◆ SHORT PROBLEM ◆
Rewrite the stretch of the records from the line containing "name author: Bor" through the end of the records as a Markdown table with two columns, Row for a row number and Line for the line itself, leaving out blank lines.

§ §

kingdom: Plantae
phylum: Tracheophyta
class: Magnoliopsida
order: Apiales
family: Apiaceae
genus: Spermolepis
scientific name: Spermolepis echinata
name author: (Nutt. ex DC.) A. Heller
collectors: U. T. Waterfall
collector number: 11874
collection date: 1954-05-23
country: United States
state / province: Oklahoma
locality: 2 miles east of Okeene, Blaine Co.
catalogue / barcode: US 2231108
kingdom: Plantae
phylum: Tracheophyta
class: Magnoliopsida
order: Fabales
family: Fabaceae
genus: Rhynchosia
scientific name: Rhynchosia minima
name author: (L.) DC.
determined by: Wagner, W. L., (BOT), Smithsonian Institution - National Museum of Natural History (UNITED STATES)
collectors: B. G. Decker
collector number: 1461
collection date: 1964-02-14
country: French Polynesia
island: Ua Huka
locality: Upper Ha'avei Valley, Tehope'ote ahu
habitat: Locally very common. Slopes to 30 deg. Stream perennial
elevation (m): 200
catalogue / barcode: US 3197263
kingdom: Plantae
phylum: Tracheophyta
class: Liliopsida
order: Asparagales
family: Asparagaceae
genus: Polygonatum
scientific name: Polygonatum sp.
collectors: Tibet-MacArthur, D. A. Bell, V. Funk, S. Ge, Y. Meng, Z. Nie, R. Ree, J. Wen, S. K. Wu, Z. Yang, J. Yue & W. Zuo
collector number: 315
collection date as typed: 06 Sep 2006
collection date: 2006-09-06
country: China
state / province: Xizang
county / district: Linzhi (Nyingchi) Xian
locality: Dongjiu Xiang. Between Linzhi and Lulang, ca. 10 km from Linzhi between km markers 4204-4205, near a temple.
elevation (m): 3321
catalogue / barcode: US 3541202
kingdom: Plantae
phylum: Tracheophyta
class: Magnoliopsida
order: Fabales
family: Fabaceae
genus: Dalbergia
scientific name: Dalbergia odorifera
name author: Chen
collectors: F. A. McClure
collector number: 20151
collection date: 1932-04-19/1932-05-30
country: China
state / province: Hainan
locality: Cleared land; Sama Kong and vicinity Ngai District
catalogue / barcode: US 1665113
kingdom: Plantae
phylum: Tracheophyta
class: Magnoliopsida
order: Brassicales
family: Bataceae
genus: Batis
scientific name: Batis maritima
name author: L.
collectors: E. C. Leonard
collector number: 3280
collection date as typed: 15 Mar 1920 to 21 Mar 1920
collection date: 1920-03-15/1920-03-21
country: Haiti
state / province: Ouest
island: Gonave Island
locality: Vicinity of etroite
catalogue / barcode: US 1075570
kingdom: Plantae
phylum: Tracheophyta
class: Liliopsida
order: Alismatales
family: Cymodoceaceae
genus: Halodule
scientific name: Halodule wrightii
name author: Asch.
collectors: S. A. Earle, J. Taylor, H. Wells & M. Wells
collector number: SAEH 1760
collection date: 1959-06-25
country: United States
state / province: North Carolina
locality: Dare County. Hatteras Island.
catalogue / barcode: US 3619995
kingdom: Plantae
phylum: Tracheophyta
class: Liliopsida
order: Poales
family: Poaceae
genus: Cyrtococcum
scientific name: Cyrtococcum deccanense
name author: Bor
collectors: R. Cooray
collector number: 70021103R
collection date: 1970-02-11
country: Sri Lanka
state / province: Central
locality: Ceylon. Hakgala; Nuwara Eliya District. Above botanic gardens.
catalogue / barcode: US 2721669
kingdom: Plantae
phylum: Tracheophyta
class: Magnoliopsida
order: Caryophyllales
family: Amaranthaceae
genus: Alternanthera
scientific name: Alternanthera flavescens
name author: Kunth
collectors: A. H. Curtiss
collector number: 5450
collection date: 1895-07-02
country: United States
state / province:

§ §

◆ WRITTEN REPLY ◆
| Row | Line |
|---|---|
| 1 | name author: Bor |
| 2 | collectors: R. Cooray |
| 3 | collector number: 70021103R |
| 4 | collection date: 1970-02-11 |
| 5 | country: Sri Lanka |
| 6 | state / province: Central |
| 7 | locality: Ceylon. Hakgala; Nuwara Eliya District. Above botanic gardens. |
| 8 | catalogue / barcode: US 2721669 |
| 9 | kingdom: Plantae |
| 10 | phylum: Tracheophyta |
| 11 | class: Magnoliopsida |
| 12 | order: Caryophyllales |
| 13 | family: Amaranthaceae |
| 14 | genus: Alternanthera |
| 15 | scientific name: Alternanthera flavescens |
| 16 | name author: Kunth |
| 17 | collectors: A. H. Curtiss |
| 18 | collector number: 5450 |
| 19 | collection date: 1895-07-02 |
| 20 | country: United States |
| 21 | state / province: |